🖨️ Print / Download PDF

Lachmi Narain Vs Sheonath Pande and Others

Date of Decision: Nov. 22, 1919

Citation: (1920) ILR (All) 185

Hon'ble Judges: Lindsay, J

Bench: Single Bench

Final Decision: Dismissed

Translate: English | हिन्दी | தமிழ் | తెలుగు | ಕನ್ನಡ | मराठी

Judgement

Lindsay, J.@mdashThis application has reference to an order passed in appeal in certain arbitration proceedings. It appears that the plaintiff

petitioner applied to the court of a Munsif to have an award made a rule of court. This application was made under paragraph 20 of the second

schedule to the Code of Civil Procedure. The Munsif followed the procedure laid down in this paragraph and eventually wrote an order directing

the award to be filed, and thereafter a decree was prepared on the basis of the award in accordance with the provisions of paragraph 21 (2) of the

schedule. The defendants went in appeal to the lower appellate court against the order directing the filing of the award. The lower appellate court

entertained the appeal, set; aside the order of the court of first instance and directed that the application for the filing of the award should be

dismissed. The plaintiff now comes here in revision, and the first ground taken is that the court below acted without jurisdiction in entertaining the

appeal. The learned Counsel for the petitioner and to admit that Section 104 (f) of the CPC clearly lays down that an appeal does lie against an

order filing or refusing to file an award in an arbitration made without the intervention of the court. But according to the ground taken in the first

paragraph of the memorandum no appeal lay because the order of the first court directing the award to be filed had become merged in a decree,

and admittedly no appeal lies against the decree, It is only necessary to say that the law and the cases seem to be against this contention of the

applicant and I am referred in this connection to the case of Soudamini Ghosh v. Gopal Chandra Ghosh 19 C.W.N. 949. For a further authority

see Hari Kunwar v. Lachmi Ram Jaini I.L.R.(1916) All. 380. of the report the Judges dealing with this very matter point out that the bare fact that

a decree has been drawn up after the passing of the order cannot take away the right of appeal against the order.

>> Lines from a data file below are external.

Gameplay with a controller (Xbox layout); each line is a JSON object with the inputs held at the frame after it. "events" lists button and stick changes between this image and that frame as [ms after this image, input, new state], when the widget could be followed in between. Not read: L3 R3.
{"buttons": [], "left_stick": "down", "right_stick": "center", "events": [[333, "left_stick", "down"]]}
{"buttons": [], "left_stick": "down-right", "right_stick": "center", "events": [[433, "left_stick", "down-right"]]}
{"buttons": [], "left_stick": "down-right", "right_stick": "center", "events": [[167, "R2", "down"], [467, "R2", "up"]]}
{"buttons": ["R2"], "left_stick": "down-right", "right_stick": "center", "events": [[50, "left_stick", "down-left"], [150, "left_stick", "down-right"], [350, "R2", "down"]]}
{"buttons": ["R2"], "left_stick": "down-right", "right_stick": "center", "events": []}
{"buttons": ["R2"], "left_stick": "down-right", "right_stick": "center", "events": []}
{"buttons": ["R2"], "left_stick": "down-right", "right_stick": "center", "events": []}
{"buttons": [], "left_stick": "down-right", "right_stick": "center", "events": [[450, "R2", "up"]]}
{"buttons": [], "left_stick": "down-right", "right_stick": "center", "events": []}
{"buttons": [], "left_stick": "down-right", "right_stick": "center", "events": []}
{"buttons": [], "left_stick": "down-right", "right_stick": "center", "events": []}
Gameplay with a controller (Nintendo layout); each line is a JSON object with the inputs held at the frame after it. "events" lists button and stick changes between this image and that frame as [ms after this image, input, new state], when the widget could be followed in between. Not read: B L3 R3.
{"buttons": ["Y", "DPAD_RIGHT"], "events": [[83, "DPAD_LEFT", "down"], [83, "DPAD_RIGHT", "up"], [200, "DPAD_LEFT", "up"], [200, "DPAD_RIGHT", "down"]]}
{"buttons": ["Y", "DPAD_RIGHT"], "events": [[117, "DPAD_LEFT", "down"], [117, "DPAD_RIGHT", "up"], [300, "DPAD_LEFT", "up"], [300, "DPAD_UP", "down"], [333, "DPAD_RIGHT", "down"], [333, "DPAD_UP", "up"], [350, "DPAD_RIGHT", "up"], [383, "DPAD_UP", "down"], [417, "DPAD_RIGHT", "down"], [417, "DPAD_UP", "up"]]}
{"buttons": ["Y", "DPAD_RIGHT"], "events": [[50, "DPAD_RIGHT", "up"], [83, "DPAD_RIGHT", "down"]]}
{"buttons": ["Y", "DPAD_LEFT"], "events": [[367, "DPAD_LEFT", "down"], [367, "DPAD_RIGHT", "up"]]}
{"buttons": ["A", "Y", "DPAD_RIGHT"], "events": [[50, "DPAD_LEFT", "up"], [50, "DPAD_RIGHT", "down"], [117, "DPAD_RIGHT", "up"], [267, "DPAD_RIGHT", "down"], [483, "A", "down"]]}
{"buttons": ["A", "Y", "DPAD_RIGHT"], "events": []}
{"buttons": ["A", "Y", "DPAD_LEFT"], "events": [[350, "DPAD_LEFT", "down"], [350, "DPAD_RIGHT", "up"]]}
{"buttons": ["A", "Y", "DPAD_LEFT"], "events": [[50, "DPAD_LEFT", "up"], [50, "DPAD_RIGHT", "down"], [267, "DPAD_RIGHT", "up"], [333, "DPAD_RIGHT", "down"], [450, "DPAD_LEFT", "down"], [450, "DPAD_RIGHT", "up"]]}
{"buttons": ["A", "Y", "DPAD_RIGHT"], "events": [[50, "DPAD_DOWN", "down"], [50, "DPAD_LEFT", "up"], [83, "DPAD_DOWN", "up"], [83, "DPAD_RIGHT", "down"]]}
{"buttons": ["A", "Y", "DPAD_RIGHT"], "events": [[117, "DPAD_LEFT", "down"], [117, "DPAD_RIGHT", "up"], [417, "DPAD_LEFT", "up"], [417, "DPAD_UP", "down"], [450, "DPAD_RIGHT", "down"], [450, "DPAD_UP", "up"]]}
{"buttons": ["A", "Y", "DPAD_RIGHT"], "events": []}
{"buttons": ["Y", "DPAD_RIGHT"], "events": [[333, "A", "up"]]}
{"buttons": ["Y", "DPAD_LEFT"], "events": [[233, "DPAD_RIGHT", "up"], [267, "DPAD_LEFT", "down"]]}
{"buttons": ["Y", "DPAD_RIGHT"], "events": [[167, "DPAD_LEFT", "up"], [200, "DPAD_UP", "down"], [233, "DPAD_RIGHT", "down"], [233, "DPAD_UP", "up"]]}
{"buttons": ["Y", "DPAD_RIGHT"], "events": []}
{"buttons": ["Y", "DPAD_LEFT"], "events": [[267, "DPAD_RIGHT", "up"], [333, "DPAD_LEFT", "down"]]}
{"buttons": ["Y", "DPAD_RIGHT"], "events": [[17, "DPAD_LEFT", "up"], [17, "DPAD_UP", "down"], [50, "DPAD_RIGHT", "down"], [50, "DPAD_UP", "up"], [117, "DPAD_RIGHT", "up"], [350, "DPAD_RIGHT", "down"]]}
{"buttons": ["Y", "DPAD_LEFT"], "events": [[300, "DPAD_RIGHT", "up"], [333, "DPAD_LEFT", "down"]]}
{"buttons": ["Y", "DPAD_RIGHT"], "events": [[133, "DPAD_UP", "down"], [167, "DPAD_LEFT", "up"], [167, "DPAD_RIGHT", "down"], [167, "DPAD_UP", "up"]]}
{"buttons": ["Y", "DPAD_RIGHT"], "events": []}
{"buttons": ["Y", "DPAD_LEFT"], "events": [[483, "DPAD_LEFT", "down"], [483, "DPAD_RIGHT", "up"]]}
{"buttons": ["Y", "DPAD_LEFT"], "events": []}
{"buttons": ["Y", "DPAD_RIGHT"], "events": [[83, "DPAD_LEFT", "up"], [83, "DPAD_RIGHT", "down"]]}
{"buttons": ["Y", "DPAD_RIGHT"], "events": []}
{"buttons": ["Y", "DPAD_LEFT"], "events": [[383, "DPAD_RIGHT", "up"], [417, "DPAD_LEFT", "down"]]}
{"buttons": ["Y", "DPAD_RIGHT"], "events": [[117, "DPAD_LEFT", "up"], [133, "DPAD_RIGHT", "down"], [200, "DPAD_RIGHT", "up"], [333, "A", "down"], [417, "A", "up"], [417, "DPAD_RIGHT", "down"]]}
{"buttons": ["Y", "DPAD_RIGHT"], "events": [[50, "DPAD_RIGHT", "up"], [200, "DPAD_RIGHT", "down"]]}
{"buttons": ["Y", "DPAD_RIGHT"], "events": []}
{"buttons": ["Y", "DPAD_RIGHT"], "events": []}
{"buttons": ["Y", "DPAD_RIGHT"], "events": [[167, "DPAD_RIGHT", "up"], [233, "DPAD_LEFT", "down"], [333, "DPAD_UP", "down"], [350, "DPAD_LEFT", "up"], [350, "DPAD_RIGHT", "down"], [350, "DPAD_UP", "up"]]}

2. The first ground, therefore, fails. The other point which has been argued is that the court below acted with material irregularity in discussing

certain pleas of misconduct which, it is said were not raised in the court of first instance. It is true that in the first court the defendants by way of

answer to the application made general allegations of misconduct against the arbitrator. However this may be, it is certain that one definite

allegation of misconduct was raised in the first court, namely, that the arbitrator had decided the case of his own knowledge and without taking any

evidence from the parties. The learned Judge of the court) below finds that this was the case, and accordingly he has held that the arbitration is null

and void. It is argued here that the mere fact that the arbitrator decided the case of his own knowledge and without taking any evidence does not

amount to misconduct. This matter has to be determined in the light of the language of the agreement by which the dispute was referred to

arbitration. If the parties agreed that the arbitrator should decide the dispute between them on. his own knowledge, and further agreed that there

was no need for him to take any evidence, no misconduct can he imputed. But there is nothing in the language of the agreement to suggest that it

was the intention of the parties that the arbitrator should act solely upon his own knowledge of the facts. That he has done so is fatal to the award

in which ho expressly says that he has decided the , case upon the basis of his own knowledge. I am satisfied, therefore, that the order of the court

below is correct, and there is no ground on which I can interfere. The application is dismiss ed with costs.